Pay special attention to the demon’s backside.

What I did not like:

The first thirty minutes or so (audiobook) read like Christian propaganda. Meaning “anyone with any intelligence must be a Christian” which doesn’t make much sense considering the writer of these letters is meant to be a demon.

Granted I did choose to read a book written by a Christian pretending to be a demon, which is kind of like reading a book written by a Holocaust survivor pretending to be an SS Officer and then being surprised that the writer didn’t present the viewpoint with unbiased accuracy.
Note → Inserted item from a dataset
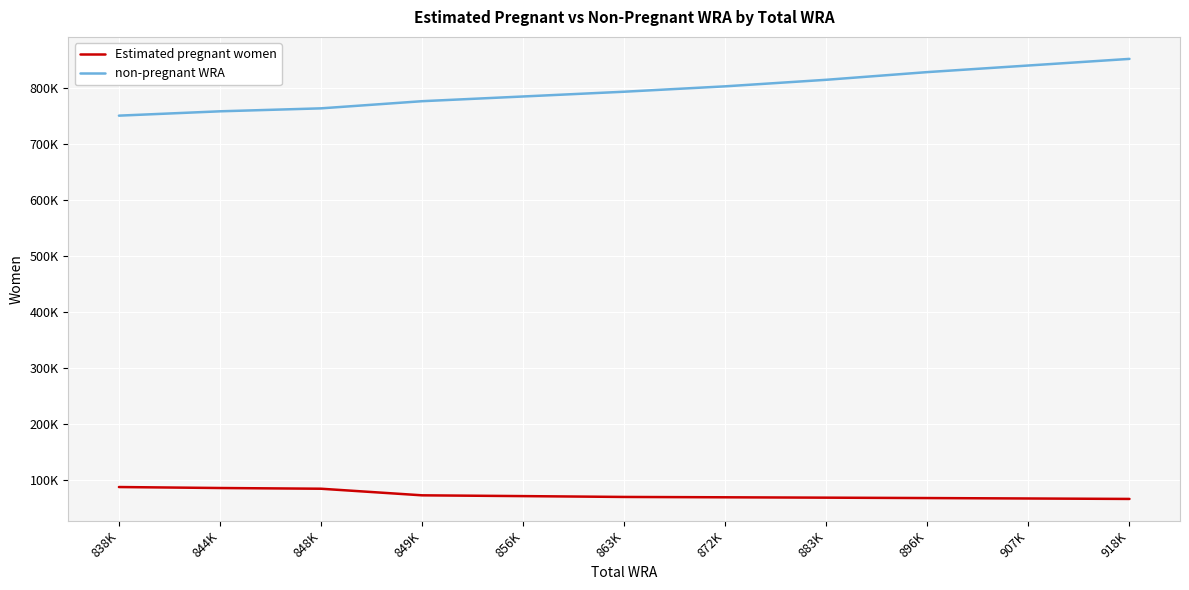

Reading left to right, transcribe all the data shown in this chart.

Estimated pregnant women: 87885.2	86147.3	84864.3	73109.3	71704.9	70210.5	69596.1	68935.8	68230.8	67463.0	66672.2
non-pregnant WRA: 750114.8	757852.7	763135.7	775890.7	784295.1	792789.5	802403.9	814064.2	827769.2	839537.0	851327.8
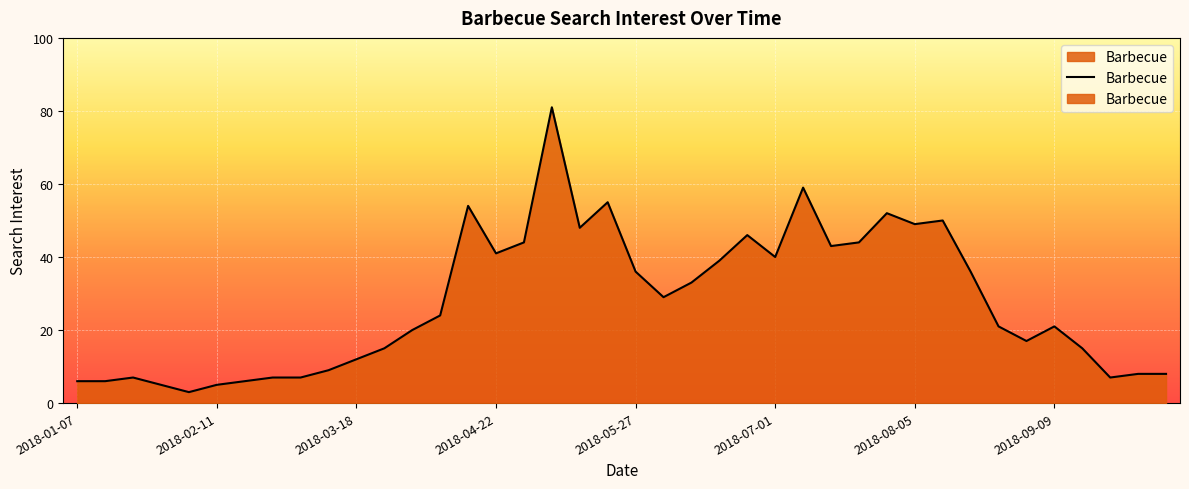

Is it true that the value at 9 is 9?

True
Take for example this section, “He [God] wants servants who can finally become sons. We want to suck in, He wants to give out. We are empty and would be filled; He is full and flows over. Our war aim is a world in which Our Father Below [Satan] has drawn all other beings into himself: the Enemy wants a world full of beings united to Him but still distinct.” That sounds remarkably like Screwtape likes God (which admittedly he gets in

trouble for later, but still it sounds groveling and appreciative of what he terms “The Enemy.”
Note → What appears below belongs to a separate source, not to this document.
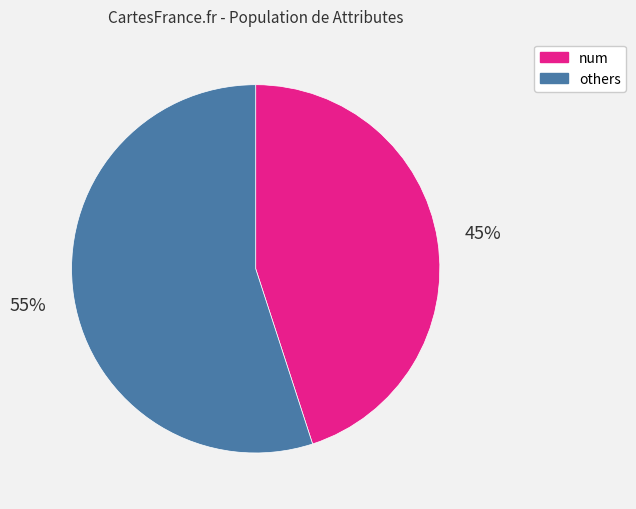

Is there a majority slice in this chart?

Yes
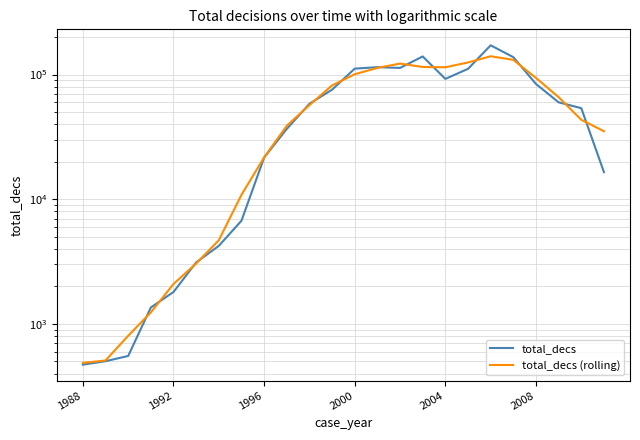

Does the chart have visible grid lines?

Yes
I also wasn’t crazy about Lewis’s view on a “moderated religion.” He states through the pen of Screwtape that, “A moderated religion is as good for us as no religion at all—and more amusing.” Lewis seems to be warning against being religious with any moderation; he implies that only the radically religious are safe from demon hordes. This idea is irritating to me as I have dealt with far too many zealots to believe in truly unmoderated ideals as a positive.

Another irritation I had probably has more to do with the time period of Lewis’s writing. Screwtape holds the belief that marriage is meant to be binding and contractual. He shows disdain for a marriage based on love and goes so far as to say that it was demons who first came up with the idea as a way to pervert God’s original idea. Screwtape writes on how demons created the idea of a love-based marriage: “We have done this through the poets and novelists by persuading the humans that a curious, and usually shortlived, experience which they call ‘being in love’ is the only respectable ground for marriage; that marriage can, and ought to, render this excitement permanent; and that a marriage which does not do so is no longer binding. This idea is our parody of an idea that came from the Enemy.” Screwtape then goes on to state that a marriage based on mutual benefits is more than enough for Christians.

Here it is hard to separate what is Lewis’s view and what is fiction (specifically fiction written from the perspective of a demon), but because so much of this novel read as a Christian’s understanding of demons and their powers it left me with the feeling that much of what is written at least coincides with Lewis’s beliefs.

Who would I recommend it to

Christians and atheists (this book shouldn’t lead anyone astray from their beliefs; if anything it may strengthen them in either direction).

The religiously curious

Adult C.S. Lewis fans (and young C.S. Lewis fans if they are developed enough mentally/ emotionally to understand the unusual basis of the novel)

Lovers of literary fiction and classics

About the Author

Hopefully you have already heard of C. S. Lewis. If you haven’t you have probably heard of The Chronicles of Narnia (either book or movie series, both of which are worthwhile). C.S. Lewis became an atheist at around 15 then at around 33 he became a Christian. All of his published works are written after he became a Christian. The Screwtape Letters were written when he was 44.